Once I was released, Amex helped arrange for in-flight oxygen with the airline in the event that my blood counts were too low to fly without.  Personally, my experience with them was great.  I can’t speak for any other situations, just my own.
I got lucky.  I am so grateful and appreciative for our family that took such great care looking out for me.  If not for them, I may not have been so lucky.  This experience made me realize that when I/we travel, although I prepare for some common and predictable situations, I need to do more.  Going forward I will research the names and numbers for the good local hospitals when traveling internationally.  Always make sure your cell phone works and allows you to make local calls when traveling internationally.
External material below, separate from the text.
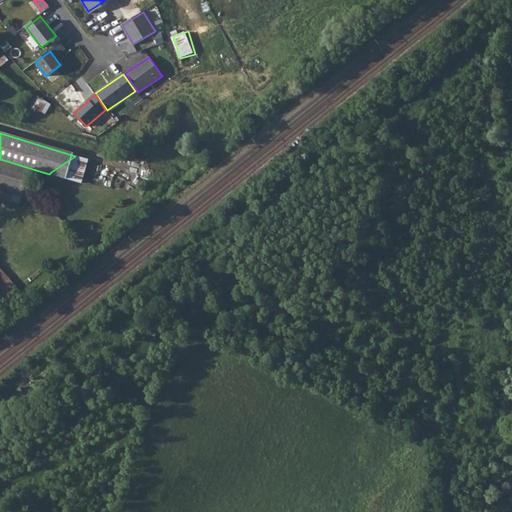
[(0,197),(18,203),(21,193),(22,192),(28,171),(0,162),(0,197)]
As for travel insurance, I’ve become a believer.  Personally after reviewing the several different types of medical/trip/travel insurances they offer, I opted for their American Express’ Travel Medical Protection.  In my opinion, it is seriously worth considering your travel insurance options when you travel.  If I was traveling alone or just with my wife on this trip my first phone call would have been to American Express.   I never thought that I would end up in a situation like the one I described.  If sharing my experience helps just one person in a bad situation, it would make sharing this story worthwhile.